Me too (top 1000 reviewer for several years), but I have not received any external emails at all -- so I thought, "Hmm, why not?" and then I realized that I don't have an email address publicly listed on Amazon, although they do have the message in my account saying something like "a lot of people have viewed your profile, don't you want to put more information about yourself?" 
Are companies getting your contact details from your publicly-available Amazon reviewer account profile page?  I suppose that is the key.

  Yes, that is exactly how they get my email address.  I do have a secondary email account for the purpose though.  A lot of the review offers are things I have no interest in, but a lot are definitely worth reviewing.  If you don't want a bunch of offers for very bad e-books, you might want to mention that you don't do review books.

Well, the Vine reviews have been better than before now that Viners receive a 1099 taxable distribution for all their products so the incentive to hoard an item, put up a lame review when they never even used the item, then sell the product on eb*y no longer has the same incentive to do so. 

Coupon club reviewers are the worst bunch, since these are lame products that nobody would buy if it weren't for the, "Omigod, this is the best product of a lifetime.  Turned my life around"  type of garbage. Fortunately, Am@zon is cracking down on these abusers by having their reviews removed and even banned for life.
 

I'm in Amazon's Vine program. I give plenty of one and two-star reviews, and I get absolutely zero flack for it. Because if I did, I wouldn't do any reviews. I'd be a bit more leery of the 'free or at a discount' reviews, though. They definitely get a ton of pressure to give four or five-star reviews (and chances are very good you'd be dropped if you gave less than four stars.) And if you see anyone begging you to give them a positive helpful uptick, please do me a favor and vote them DOWN (nothing is more irritating than beggars!)

duyvnguy said:   Amazon does separate the reviews. Items that people actually buy you'll see a "verified purchase" right under the title of their review. People who get items for free won't have that.
 

  Wanna bet? You get a code to use that can discount the product all the way from 5 percent off to completely FREE. It still shows up as if you bought the item, even if you had a 100 percent discount code.

Pieoli said:   I also found these reviews confused.Most with photos or video are positive and without "verified purchase".Does it mean those are all done with paid reviewers?But sometime also some critical reviews without "verified purchase",what does this mean?Still can't get a clear point about it.But I always read the photos which seems to tell true to the item.
  You can get a discount code that will make an item free or nearly free, and it still shows up as a verified purchase.
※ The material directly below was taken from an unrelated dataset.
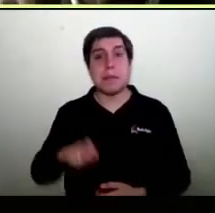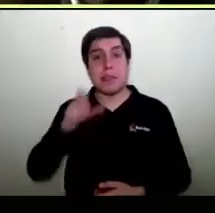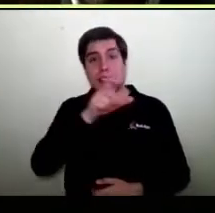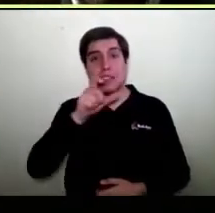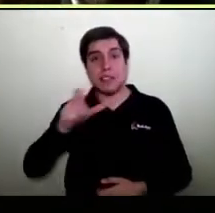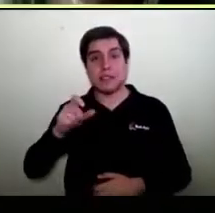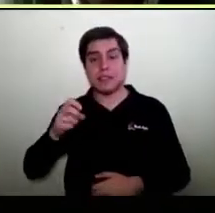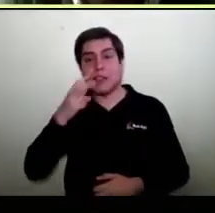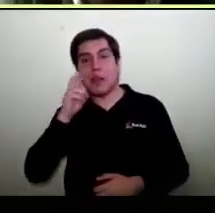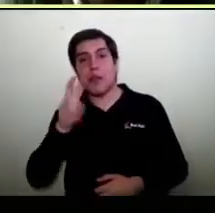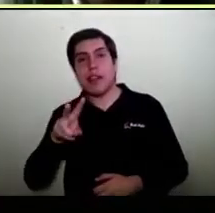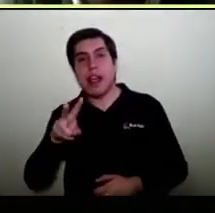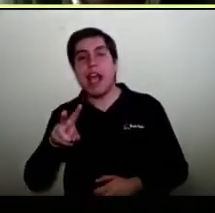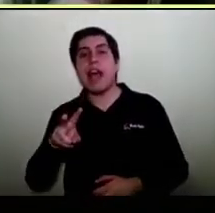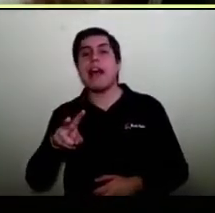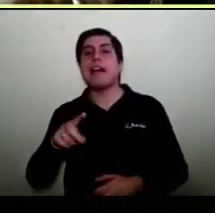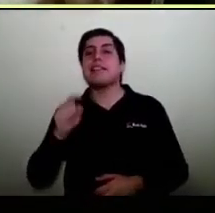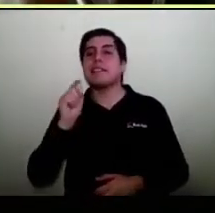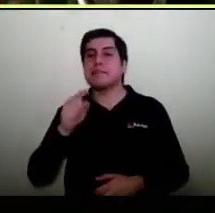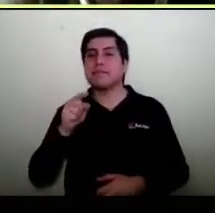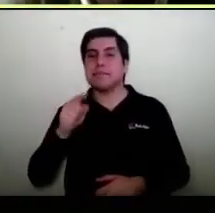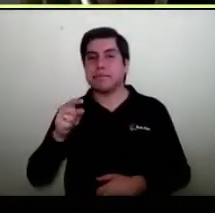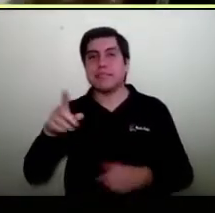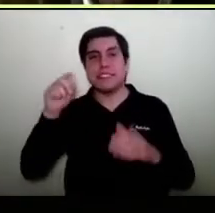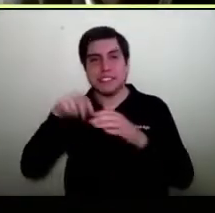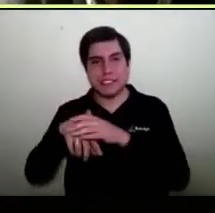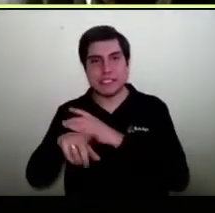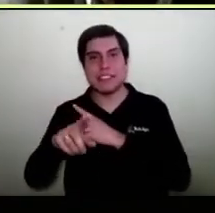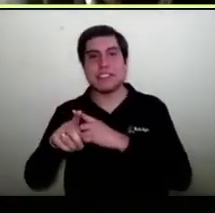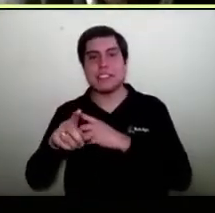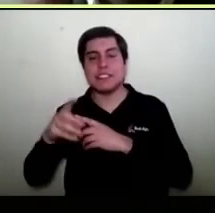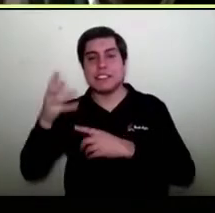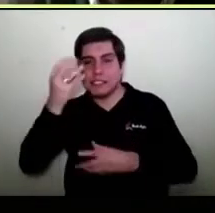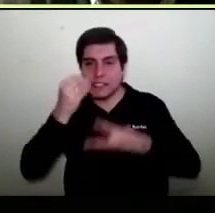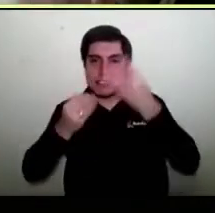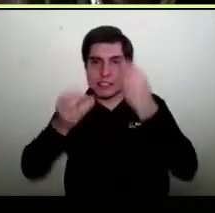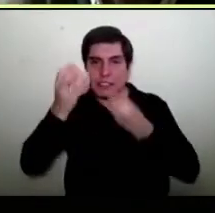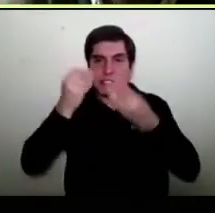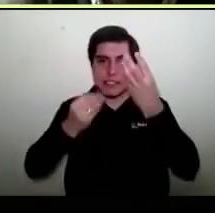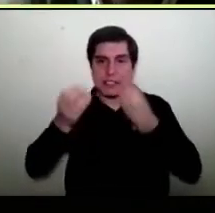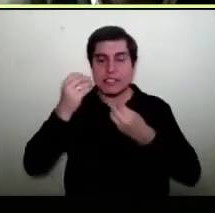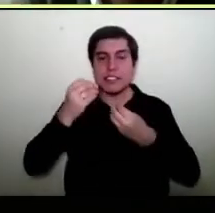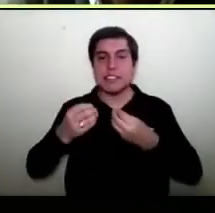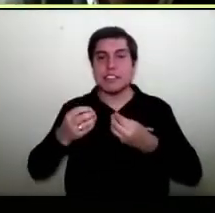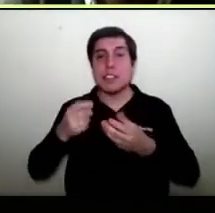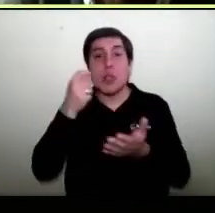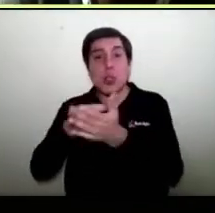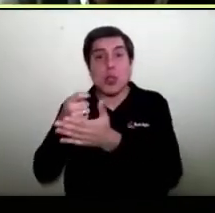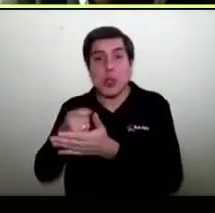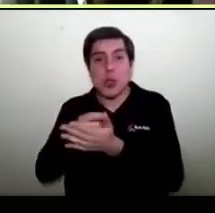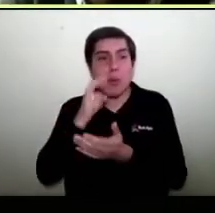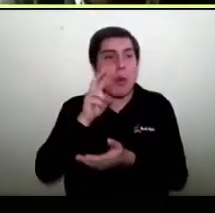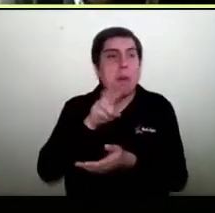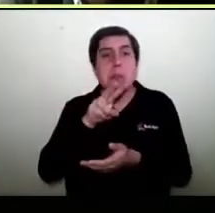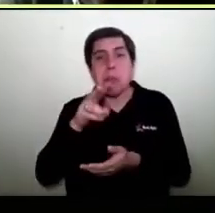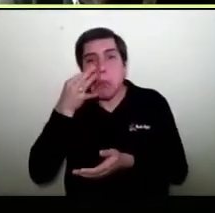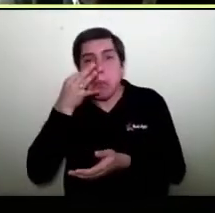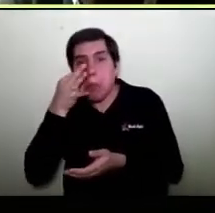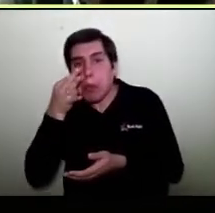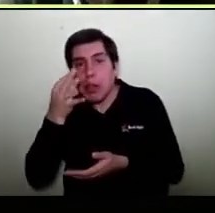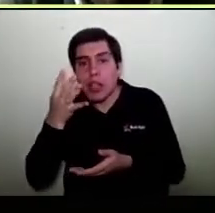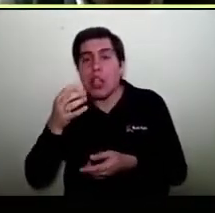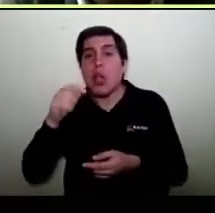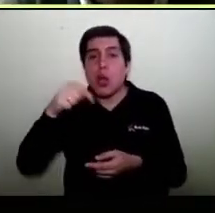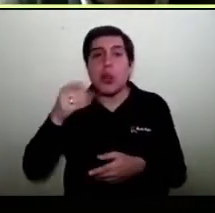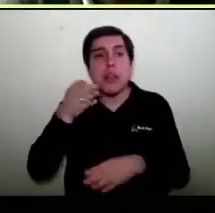vean directamente y entren a este mall virtual, vayan, vitrineen, compren, y hoy día vendrán por ropa,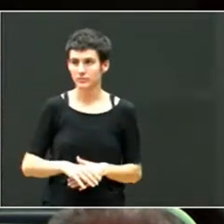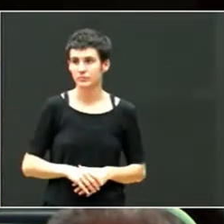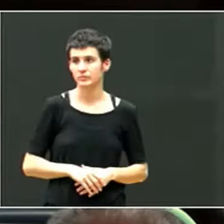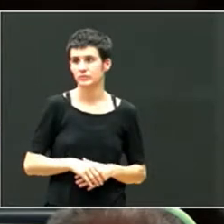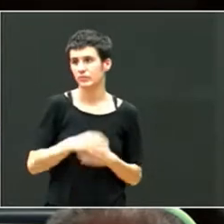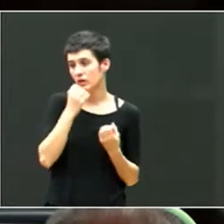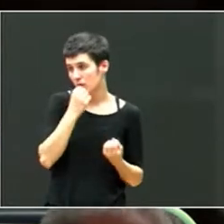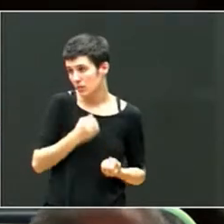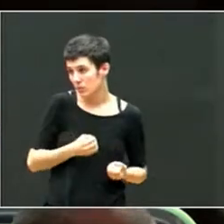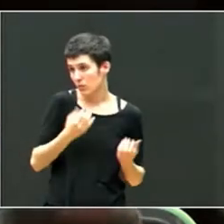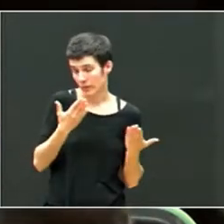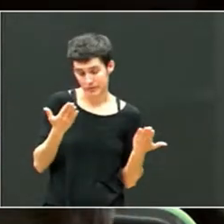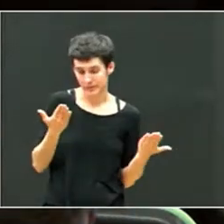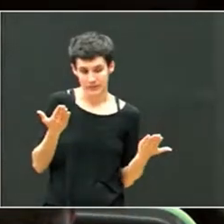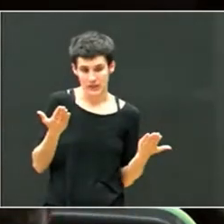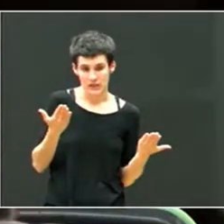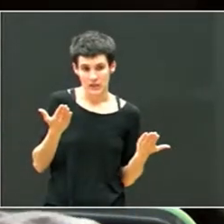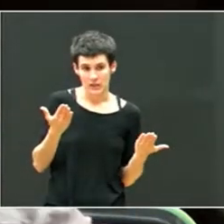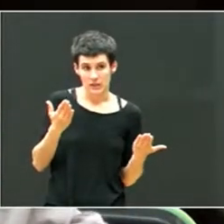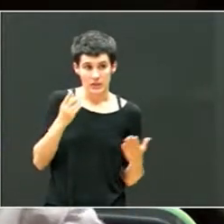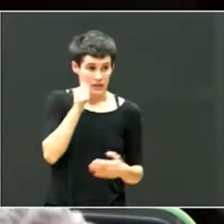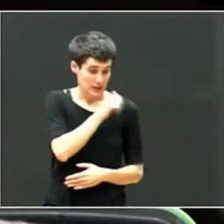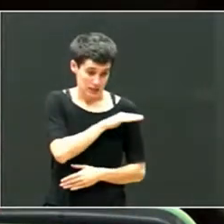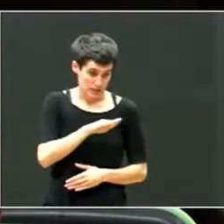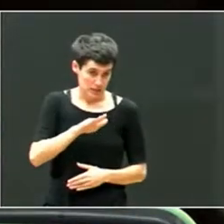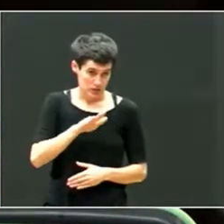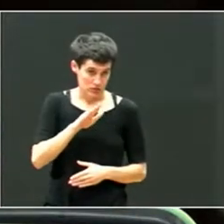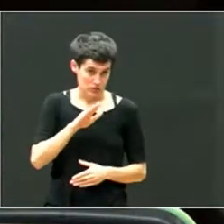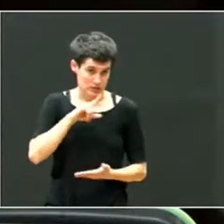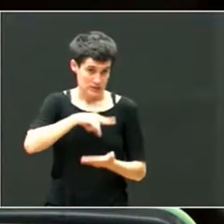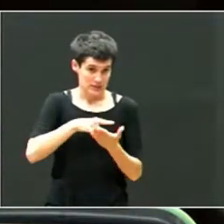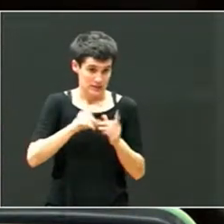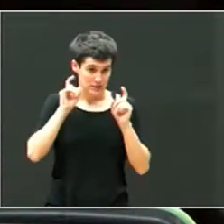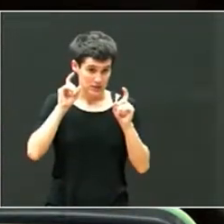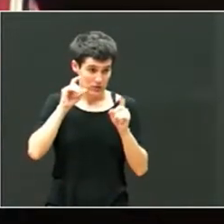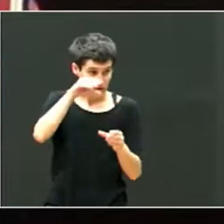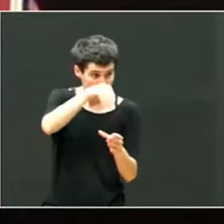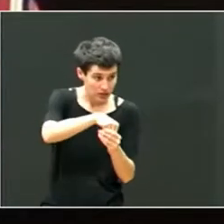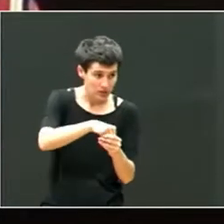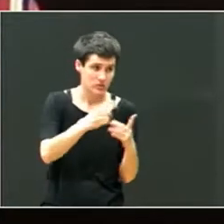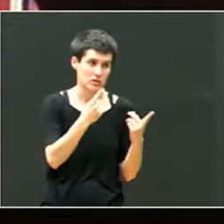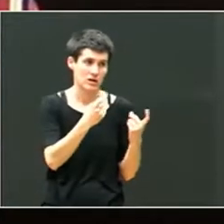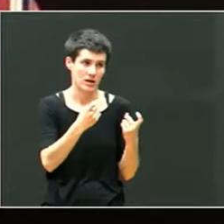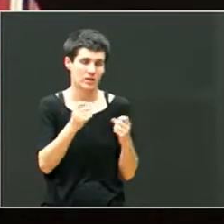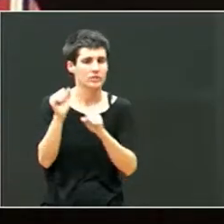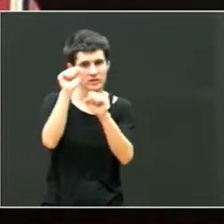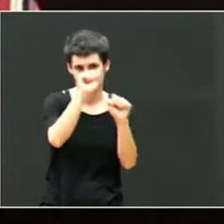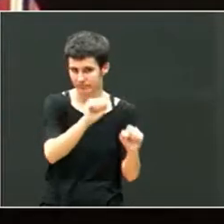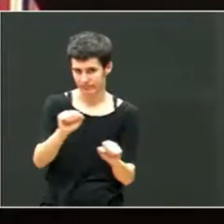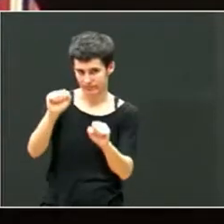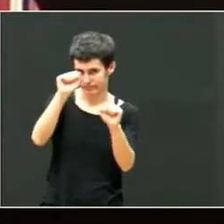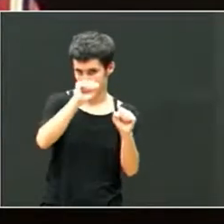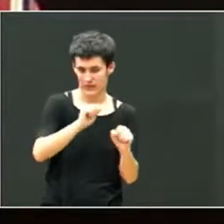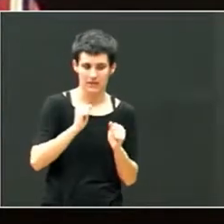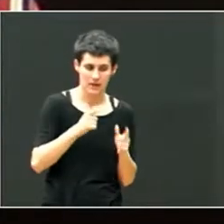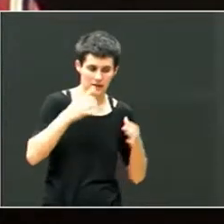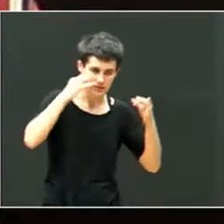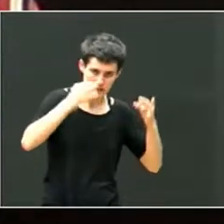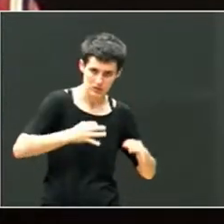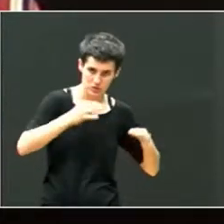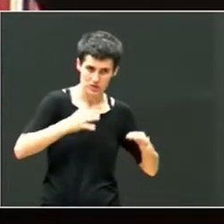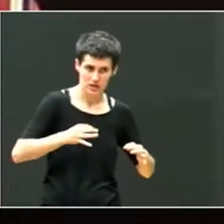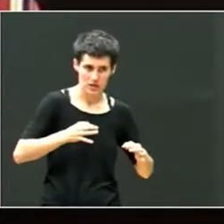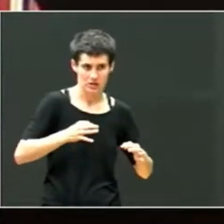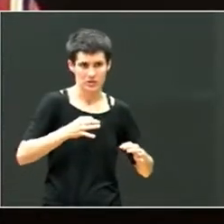decimos que estos niños en el sistema educativo necesitan protección. Para que haya seguridad tienen que estar bien protegidos, y son niños muy vulnerables,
And by the way, you can get thrown off of Amazon for being a PAID reviewer. Amazon doesn't consider free stuff as part of being 'paid'; they mean if you get money to review an item, whether or not you get the item for free.

I received a letter in the mail offering money to post fake reviews on Amazon.  I wish that I knew how to report these scammers.

Amazon bans incentivized reviews tied to free or discounted products

https://techcrunch.com/2016/10/03/amazon-bans-incentivized-revie...

Skipping 5 Messages...
dionaea said:   ​Crud.  It was nice while it lasted. Sigh.  I'm one of the careful truthful reviewers. I actually use and test the product before writing my review.
  It doesn't matter.  The fact that you didn't have to pay for it makes it more likely that you will give a good review.  There are a number of studies including ones where people actually used the item that have shown this is what happens.

It is about time Amazon got the bad press about this.  Now if only they would fix the old items where this was allowed (namely remove all the BS reviews).